Dropout.TV is becoming a surprisingly big name in the streaming world as an inexpensive service that puts its fans and employees above maxing out profits. Game Changers is already an ambitious show, but now host and Dropout CEO Sam Reich is thinking about what it would mean to bring Dropout into the world of video games, according to an interview with Kotaku.
Reich told Kotaku that if Dropout did release a game, it would be based on either Game Changers or Dimension 20, the service’s successful tabletop roleplaying series (which played a sold-out show at Madison Square Garden earlier this year).
“I think that we would be into that, and we’ve talked about it,” Reich said. “At this point, it’s honestly, more than anything else, just a bandwidth issue…If we’re going to do it, we want it to feel like us.”
Part of that means direct involvement from Dropout and the Game Changer team.
“We’re not going to farm the IP out to some third party,” Reich said. “We want it to feel personal. And it needs to be something, therefore, that we’re excited enough about and feels differentiated enough from what’s out there that it feels worth our time.”

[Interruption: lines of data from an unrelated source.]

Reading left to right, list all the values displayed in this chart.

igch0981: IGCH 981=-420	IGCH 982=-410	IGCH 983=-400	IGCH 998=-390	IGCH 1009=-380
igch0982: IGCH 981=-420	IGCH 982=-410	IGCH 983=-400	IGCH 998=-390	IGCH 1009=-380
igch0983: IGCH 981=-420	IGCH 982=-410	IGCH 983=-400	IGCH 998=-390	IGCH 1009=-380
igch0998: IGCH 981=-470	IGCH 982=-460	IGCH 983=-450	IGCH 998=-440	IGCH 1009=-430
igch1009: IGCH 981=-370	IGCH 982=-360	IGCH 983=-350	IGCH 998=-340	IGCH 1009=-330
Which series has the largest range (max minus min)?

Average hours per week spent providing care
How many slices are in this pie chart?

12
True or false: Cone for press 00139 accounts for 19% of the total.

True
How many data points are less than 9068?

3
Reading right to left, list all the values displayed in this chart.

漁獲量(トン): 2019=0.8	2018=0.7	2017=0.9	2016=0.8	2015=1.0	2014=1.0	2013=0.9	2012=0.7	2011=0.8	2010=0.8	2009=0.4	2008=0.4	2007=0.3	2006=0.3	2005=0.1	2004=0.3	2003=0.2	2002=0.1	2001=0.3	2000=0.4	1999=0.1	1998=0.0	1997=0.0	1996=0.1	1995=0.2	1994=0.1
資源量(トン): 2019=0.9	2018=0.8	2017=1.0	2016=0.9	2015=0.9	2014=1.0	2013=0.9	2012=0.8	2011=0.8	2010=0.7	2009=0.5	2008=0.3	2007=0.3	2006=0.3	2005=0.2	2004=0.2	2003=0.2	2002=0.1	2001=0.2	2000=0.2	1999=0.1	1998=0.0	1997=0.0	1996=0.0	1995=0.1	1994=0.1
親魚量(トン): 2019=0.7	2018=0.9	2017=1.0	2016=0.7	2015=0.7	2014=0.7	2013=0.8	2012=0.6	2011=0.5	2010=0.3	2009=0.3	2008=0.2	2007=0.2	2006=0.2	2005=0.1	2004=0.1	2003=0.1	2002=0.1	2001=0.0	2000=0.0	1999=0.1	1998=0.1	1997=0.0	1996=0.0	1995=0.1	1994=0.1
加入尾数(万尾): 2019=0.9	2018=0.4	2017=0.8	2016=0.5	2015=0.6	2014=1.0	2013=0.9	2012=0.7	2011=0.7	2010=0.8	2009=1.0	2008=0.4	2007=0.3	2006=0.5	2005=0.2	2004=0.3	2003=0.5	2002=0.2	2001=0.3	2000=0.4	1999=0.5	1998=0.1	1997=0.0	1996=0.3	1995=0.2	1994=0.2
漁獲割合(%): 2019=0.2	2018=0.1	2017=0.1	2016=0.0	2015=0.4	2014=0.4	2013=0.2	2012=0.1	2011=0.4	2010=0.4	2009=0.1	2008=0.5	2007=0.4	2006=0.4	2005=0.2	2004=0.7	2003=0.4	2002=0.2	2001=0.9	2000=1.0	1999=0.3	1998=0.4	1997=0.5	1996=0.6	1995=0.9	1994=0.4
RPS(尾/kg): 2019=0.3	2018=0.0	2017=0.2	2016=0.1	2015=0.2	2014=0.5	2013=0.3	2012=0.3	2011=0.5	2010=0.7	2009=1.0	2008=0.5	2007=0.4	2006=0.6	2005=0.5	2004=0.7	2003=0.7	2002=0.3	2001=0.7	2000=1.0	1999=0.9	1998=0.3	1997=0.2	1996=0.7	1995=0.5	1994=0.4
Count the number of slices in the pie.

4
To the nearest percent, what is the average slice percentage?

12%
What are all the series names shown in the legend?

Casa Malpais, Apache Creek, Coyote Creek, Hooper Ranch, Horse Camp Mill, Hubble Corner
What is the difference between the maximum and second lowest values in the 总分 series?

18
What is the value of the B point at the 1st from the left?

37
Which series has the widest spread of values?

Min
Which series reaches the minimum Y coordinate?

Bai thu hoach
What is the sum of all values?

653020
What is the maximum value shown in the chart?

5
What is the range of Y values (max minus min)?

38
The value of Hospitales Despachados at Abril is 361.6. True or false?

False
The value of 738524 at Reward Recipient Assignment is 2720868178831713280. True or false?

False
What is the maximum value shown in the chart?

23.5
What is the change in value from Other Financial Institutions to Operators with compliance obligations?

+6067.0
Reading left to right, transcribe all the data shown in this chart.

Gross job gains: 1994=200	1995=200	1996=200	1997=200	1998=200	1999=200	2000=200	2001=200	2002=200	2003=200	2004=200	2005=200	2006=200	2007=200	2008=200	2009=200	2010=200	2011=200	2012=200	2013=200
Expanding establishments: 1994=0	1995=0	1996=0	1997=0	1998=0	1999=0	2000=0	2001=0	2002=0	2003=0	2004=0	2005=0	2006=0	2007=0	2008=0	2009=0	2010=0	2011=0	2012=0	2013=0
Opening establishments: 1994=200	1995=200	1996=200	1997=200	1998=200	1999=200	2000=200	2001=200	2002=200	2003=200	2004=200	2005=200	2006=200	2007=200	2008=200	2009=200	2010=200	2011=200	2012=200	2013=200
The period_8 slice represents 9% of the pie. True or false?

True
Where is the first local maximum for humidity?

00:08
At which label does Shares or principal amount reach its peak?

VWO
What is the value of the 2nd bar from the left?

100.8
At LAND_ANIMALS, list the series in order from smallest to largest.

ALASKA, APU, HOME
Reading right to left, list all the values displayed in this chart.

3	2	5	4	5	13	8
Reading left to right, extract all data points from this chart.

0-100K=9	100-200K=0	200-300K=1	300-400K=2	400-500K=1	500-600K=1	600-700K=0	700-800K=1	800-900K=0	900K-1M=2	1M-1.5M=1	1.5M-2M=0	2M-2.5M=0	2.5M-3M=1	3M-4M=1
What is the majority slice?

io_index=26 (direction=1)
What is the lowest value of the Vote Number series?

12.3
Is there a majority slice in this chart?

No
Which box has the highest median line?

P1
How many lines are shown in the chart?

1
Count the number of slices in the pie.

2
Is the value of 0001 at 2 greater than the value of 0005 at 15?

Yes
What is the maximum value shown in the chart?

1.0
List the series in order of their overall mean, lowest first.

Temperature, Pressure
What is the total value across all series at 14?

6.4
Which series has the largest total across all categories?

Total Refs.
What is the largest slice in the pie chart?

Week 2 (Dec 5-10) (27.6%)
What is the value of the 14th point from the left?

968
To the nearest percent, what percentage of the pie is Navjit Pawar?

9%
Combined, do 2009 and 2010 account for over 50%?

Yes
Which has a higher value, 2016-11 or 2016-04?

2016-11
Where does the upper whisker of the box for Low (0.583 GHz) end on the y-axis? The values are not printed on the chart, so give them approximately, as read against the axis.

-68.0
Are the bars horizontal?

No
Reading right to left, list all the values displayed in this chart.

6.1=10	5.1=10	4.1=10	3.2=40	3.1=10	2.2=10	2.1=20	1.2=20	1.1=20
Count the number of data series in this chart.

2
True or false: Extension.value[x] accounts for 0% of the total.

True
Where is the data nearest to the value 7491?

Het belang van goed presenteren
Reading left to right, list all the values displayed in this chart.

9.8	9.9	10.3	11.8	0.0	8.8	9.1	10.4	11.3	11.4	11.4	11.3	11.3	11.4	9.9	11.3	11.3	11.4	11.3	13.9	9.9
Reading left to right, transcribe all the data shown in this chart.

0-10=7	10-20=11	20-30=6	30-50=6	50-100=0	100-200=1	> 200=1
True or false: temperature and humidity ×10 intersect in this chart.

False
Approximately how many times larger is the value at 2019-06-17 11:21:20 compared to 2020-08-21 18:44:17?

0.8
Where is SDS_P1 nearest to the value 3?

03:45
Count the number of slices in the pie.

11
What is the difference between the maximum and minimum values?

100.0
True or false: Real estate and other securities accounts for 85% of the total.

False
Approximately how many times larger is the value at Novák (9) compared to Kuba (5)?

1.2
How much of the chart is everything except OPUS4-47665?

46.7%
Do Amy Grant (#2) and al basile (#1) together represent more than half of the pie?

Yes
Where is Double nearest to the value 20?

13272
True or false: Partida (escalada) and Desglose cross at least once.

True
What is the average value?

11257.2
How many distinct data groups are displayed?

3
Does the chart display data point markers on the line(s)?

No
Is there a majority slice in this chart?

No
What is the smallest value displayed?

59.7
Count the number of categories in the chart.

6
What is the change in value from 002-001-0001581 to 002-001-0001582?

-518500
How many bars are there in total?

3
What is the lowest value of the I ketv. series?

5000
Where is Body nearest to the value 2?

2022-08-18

Game Changer is, technically, a game show of sorts, but you won’t see random people off the street competing. Instead, Game Changer features a rotating cast of comedians and performers doing a sort of competitive improv game. Each episode is different than the last; episodes begin with host Reich pretending to assume that players know how the game is played, and the players emphatically disagreeing. The show has become increasingly ambitious (and sometimes quite manipulative), and just completed its seventh season. Some more straightforward episode concepts have included players competing for second place, forcing the players to look for increasingly well-hidden buzzers, and having comedians known for crowd work compete to see who does the best crowd work with a crowd hand-picked for the occasion.
Meanwhile, some of the most ambitious episodes have included an episode that gave players a year to accomplish a number of tasks, a “Who Wants to Be a Millionaire” spoof that ended with a fan-favorite player taking home $100,000, and an episode where people competed to make the most viral video to advertise Dropout.TV. (one such video featured Dimension 20 DM Brennan Lee Mulligan pretending to announce his departure from Dropout.TV to make shoes for American Girl Dolls).
It’s not hard to imagine a Jackbox-style game for Game Changer, where players are asked to perform improv tasks and be judged by their friends and family. Dimension 20, meanwhile, could be a simple RPG or a huge AAA-style RPG based off of one of the Dimension 20 hosts’ concepts.